Problem description: Below this line is a set of entries; quote exactly the lines from the line that contains "hele proces en heeft ons goed" to the line that contains "peintures acryliques, siloxanes, pliolites", both lines included.

Dataset entries
*** Begin section ***

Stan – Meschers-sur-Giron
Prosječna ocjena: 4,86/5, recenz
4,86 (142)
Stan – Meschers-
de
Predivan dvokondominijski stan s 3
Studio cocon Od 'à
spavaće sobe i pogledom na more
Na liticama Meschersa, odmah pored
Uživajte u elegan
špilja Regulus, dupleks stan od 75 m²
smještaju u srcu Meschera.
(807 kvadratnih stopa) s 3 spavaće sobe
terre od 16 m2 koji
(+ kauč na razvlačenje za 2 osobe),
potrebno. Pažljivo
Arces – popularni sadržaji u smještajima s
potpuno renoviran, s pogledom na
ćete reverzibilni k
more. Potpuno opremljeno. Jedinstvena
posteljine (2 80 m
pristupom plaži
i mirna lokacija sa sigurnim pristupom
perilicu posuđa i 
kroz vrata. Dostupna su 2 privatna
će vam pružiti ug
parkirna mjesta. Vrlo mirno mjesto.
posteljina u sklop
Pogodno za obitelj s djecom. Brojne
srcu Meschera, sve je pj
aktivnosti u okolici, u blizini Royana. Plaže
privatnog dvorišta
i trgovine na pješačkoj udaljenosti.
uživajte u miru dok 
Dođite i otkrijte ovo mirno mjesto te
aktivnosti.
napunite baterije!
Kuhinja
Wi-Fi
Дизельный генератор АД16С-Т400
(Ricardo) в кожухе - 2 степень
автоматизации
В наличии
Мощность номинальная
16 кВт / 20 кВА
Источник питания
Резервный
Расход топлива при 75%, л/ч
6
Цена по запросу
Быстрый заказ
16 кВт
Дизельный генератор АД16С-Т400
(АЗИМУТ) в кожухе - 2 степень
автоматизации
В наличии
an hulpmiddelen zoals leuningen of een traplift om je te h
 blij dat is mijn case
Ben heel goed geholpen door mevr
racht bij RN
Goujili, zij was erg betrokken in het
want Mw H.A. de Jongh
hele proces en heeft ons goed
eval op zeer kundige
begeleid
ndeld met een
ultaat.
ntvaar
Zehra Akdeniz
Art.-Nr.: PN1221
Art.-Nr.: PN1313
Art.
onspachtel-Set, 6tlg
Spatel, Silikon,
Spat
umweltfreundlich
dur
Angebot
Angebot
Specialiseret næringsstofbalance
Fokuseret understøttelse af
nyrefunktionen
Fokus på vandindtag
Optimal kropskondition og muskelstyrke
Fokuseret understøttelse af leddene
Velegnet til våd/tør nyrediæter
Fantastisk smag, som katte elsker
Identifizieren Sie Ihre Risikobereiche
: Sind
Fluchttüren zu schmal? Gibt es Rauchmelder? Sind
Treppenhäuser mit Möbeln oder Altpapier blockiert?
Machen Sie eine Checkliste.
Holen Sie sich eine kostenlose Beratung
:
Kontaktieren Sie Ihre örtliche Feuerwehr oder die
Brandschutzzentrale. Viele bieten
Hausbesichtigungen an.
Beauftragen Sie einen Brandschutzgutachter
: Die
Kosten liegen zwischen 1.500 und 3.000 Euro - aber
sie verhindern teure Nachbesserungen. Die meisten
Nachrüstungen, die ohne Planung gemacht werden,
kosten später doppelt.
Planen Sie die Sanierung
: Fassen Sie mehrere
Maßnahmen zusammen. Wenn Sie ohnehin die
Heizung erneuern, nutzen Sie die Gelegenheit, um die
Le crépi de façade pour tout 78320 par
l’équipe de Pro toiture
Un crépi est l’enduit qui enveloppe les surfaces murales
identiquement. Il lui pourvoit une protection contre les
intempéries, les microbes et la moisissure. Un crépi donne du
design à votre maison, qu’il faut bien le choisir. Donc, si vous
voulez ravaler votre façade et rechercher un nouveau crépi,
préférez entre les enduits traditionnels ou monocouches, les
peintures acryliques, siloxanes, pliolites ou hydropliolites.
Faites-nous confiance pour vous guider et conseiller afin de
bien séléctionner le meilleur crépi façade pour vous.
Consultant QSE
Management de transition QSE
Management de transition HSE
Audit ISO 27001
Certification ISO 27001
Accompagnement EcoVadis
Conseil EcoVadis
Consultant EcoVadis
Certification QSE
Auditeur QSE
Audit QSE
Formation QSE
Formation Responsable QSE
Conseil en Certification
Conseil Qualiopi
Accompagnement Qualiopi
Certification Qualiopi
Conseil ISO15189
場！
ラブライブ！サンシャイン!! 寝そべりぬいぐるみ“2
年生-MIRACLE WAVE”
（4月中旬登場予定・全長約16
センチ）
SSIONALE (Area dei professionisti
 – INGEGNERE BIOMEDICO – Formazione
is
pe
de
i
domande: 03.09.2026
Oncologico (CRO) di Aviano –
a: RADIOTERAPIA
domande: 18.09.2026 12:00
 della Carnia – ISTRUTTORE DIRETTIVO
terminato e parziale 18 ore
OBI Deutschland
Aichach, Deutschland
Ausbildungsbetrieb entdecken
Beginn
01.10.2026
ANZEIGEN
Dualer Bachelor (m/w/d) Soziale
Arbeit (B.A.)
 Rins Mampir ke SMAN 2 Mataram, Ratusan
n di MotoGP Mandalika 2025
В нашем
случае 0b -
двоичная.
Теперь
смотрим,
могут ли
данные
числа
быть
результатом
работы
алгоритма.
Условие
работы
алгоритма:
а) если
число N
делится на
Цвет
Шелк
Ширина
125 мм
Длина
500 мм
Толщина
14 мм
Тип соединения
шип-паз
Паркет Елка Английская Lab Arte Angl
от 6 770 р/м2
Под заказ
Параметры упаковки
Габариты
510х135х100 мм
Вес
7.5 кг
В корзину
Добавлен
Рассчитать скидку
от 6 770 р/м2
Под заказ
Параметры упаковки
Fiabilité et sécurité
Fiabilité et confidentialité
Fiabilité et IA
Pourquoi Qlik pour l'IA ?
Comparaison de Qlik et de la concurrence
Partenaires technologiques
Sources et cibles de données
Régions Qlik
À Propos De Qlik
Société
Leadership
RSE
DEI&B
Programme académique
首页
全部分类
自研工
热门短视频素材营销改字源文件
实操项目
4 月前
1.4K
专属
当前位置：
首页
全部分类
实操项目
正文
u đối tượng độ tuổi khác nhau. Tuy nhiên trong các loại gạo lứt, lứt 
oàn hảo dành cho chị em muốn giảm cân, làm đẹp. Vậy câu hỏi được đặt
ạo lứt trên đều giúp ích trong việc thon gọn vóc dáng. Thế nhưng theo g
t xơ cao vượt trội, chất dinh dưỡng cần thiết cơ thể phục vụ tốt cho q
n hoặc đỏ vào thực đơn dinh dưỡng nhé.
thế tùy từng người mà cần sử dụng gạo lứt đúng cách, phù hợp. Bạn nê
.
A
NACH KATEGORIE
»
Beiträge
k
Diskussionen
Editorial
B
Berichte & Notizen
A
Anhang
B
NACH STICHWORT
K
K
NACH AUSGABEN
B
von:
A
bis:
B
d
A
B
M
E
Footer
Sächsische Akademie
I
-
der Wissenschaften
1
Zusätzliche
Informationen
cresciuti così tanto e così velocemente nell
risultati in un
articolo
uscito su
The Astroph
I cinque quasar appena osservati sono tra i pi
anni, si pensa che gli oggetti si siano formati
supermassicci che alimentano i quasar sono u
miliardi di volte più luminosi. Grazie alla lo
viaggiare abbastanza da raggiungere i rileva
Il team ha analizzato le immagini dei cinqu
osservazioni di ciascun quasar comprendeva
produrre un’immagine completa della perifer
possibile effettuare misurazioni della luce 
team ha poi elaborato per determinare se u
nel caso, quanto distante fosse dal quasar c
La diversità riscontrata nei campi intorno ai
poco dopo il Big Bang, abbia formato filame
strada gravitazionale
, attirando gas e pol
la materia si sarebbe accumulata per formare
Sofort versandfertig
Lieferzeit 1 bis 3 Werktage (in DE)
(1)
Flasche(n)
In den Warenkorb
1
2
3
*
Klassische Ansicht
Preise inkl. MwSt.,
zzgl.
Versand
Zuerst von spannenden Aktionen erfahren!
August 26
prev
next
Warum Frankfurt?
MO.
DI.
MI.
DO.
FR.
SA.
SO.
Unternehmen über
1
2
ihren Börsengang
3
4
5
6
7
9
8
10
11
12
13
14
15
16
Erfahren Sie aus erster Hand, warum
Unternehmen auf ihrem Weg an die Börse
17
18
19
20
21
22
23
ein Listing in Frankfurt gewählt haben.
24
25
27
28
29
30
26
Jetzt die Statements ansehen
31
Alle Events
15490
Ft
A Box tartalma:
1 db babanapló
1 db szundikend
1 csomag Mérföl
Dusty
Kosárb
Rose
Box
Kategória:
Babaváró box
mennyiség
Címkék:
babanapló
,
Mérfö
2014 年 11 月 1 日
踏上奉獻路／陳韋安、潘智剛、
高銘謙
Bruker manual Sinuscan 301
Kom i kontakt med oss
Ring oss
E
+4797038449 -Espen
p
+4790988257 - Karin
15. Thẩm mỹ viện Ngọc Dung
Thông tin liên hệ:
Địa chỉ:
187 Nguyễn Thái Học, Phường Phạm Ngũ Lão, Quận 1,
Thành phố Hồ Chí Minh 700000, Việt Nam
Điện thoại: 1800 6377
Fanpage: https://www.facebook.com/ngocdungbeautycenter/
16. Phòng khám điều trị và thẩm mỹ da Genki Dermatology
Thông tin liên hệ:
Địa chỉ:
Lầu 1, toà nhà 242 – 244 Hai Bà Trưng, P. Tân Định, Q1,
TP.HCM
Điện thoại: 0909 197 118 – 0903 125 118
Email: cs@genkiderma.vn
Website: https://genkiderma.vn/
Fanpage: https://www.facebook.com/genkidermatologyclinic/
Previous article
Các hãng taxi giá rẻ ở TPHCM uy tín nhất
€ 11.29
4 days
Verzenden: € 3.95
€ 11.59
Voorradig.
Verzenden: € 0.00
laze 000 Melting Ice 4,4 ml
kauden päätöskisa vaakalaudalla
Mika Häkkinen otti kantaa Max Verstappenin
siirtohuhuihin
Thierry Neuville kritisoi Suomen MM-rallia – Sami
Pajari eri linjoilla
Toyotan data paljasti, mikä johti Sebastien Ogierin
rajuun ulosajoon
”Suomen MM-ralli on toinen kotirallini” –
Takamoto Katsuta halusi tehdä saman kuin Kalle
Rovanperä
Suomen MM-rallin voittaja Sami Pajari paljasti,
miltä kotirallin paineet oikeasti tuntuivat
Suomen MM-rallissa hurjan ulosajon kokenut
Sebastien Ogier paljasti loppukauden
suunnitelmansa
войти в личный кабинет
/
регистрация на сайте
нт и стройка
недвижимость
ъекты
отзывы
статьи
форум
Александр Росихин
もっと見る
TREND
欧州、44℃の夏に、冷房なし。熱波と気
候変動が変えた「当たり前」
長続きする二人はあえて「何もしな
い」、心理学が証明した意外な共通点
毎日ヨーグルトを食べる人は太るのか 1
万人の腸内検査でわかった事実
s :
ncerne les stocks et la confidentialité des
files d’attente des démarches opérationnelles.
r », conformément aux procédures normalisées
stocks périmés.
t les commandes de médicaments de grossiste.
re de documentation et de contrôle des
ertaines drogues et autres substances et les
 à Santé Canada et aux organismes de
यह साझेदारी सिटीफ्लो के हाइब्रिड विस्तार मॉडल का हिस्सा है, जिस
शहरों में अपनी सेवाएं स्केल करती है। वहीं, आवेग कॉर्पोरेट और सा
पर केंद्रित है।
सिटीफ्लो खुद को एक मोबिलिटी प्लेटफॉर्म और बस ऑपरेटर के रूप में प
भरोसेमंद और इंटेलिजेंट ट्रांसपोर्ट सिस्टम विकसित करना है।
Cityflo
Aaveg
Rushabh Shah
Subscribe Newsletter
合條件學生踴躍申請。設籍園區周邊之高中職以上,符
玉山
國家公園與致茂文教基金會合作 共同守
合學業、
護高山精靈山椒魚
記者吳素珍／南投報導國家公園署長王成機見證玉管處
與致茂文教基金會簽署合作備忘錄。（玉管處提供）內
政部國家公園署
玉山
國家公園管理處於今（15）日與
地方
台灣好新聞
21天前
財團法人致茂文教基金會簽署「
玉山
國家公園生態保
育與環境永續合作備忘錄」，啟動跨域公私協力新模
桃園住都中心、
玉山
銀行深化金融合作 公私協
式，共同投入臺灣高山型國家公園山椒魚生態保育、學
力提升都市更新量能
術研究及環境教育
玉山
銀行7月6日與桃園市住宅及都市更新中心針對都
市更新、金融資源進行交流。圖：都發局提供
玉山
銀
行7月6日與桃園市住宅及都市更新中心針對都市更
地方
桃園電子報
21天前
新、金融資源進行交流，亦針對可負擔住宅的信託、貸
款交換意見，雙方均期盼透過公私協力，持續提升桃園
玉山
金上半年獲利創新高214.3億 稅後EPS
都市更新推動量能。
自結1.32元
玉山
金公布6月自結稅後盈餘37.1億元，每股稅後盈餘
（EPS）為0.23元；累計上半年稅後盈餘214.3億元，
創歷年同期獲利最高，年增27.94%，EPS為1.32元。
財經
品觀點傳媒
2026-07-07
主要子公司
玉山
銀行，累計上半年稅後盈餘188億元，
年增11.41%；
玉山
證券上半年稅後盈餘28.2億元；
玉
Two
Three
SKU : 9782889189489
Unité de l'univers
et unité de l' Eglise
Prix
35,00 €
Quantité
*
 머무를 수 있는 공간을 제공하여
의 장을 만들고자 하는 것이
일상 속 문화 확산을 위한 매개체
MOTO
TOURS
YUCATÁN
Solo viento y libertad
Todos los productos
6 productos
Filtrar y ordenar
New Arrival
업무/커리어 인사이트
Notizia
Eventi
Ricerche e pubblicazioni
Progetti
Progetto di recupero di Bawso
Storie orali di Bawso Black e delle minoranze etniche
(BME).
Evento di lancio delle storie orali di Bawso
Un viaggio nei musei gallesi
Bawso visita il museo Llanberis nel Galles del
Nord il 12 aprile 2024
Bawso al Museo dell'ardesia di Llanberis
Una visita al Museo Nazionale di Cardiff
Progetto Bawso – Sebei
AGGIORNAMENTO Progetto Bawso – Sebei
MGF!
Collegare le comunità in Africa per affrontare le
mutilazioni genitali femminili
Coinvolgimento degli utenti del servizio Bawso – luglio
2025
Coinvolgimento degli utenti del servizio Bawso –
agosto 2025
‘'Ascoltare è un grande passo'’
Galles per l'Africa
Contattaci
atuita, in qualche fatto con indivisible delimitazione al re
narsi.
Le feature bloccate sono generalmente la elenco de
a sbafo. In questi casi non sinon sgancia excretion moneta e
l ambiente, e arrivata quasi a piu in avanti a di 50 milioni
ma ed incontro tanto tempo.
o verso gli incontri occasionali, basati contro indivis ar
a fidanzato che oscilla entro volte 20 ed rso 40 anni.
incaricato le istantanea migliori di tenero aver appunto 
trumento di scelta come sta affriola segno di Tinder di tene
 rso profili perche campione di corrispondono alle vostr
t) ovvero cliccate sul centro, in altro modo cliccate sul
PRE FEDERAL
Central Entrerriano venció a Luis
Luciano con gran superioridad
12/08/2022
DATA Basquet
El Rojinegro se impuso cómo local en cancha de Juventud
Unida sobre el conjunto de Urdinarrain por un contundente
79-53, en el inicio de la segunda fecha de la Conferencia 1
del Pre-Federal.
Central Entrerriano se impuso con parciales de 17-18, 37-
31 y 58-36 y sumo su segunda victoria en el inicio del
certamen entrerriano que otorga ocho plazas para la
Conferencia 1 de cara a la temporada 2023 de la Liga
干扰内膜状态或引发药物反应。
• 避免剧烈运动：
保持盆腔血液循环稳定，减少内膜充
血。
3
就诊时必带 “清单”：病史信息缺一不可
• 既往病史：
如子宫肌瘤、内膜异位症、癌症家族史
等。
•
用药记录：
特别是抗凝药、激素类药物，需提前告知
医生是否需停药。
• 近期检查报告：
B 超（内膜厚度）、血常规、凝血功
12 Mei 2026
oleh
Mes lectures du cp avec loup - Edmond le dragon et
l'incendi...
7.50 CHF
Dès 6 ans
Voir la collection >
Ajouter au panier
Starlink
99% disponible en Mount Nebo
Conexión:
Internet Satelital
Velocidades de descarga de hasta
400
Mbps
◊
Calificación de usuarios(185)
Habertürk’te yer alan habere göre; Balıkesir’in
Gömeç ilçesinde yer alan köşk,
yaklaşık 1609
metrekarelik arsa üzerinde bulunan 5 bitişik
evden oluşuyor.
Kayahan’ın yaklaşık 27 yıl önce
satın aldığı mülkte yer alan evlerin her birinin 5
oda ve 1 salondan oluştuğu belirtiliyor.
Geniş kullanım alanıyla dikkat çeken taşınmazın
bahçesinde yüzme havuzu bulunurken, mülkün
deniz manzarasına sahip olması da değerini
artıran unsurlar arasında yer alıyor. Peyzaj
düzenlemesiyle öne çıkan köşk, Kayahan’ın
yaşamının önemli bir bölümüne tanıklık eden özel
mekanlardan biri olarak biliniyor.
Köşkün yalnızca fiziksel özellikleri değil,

*** End section ***

Task result:
hele proces en heeft ons goed
eval op zeer kundige
begeleid
ndeld met een
ultaat.
ntvaar
Zehra Akdeniz
Art.-Nr.: PN1221
Art.-Nr.: PN1313
Art.
onspachtel-Set, 6tlg
Spatel, Silikon,
Spat
umweltfreundlich
dur
Angebot
Angebot
Specialiseret næringsstofbalance
Fokuseret understøttelse af
nyrefunktionen
Fokus på vandindtag
Optimal kropskondition og muskelstyrke
Fokuseret understøttelse af leddene
Velegnet til våd/tør nyrediæter
Fantastisk smag, som katte elsker
Identifizieren Sie Ihre Risikobereiche
: Sind
Fluchttüren zu schmal? Gibt es Rauchmelder? Sind
Treppenhäuser mit Möbeln oder Altpapier blockiert?
Machen Sie eine Checkliste.
Holen Sie sich eine kostenlose Beratung
:
Kontaktieren Sie Ihre örtliche Feuerwehr oder die
Brandschutzzentrale. Viele bieten
Hausbesichtigungen an.
Beauftragen Sie einen Brandschutzgutachter
: Die
Kosten liegen zwischen 1.500 und 3.000 Euro - aber
sie verhindern teure Nachbesserungen. Die meisten
Nachrüstungen, die ohne Planung gemacht werden,
kosten später doppelt.
Planen Sie die Sanierung
: Fassen Sie mehrere
Maßnahmen zusammen. Wenn Sie ohnehin die
Heizung erneuern, nutzen Sie die Gelegenheit, um die
Le crépi de façade pour tout 78320 par
l’équipe de Pro toiture
Un crépi est l’enduit qui enveloppe les surfaces murales
identiquement. Il lui pourvoit une protection contre les
intempéries, les microbes et la moisissure. Un crépi donne du
design à votre maison, qu’il faut bien le choisir. Donc, si vous
voulez ravaler votre façade et rechercher un nouveau crépi,
préférez entre les enduits traditionnels ou monocouches, les
peintures acryliques, siloxanes, pliolites ou hydropliolites.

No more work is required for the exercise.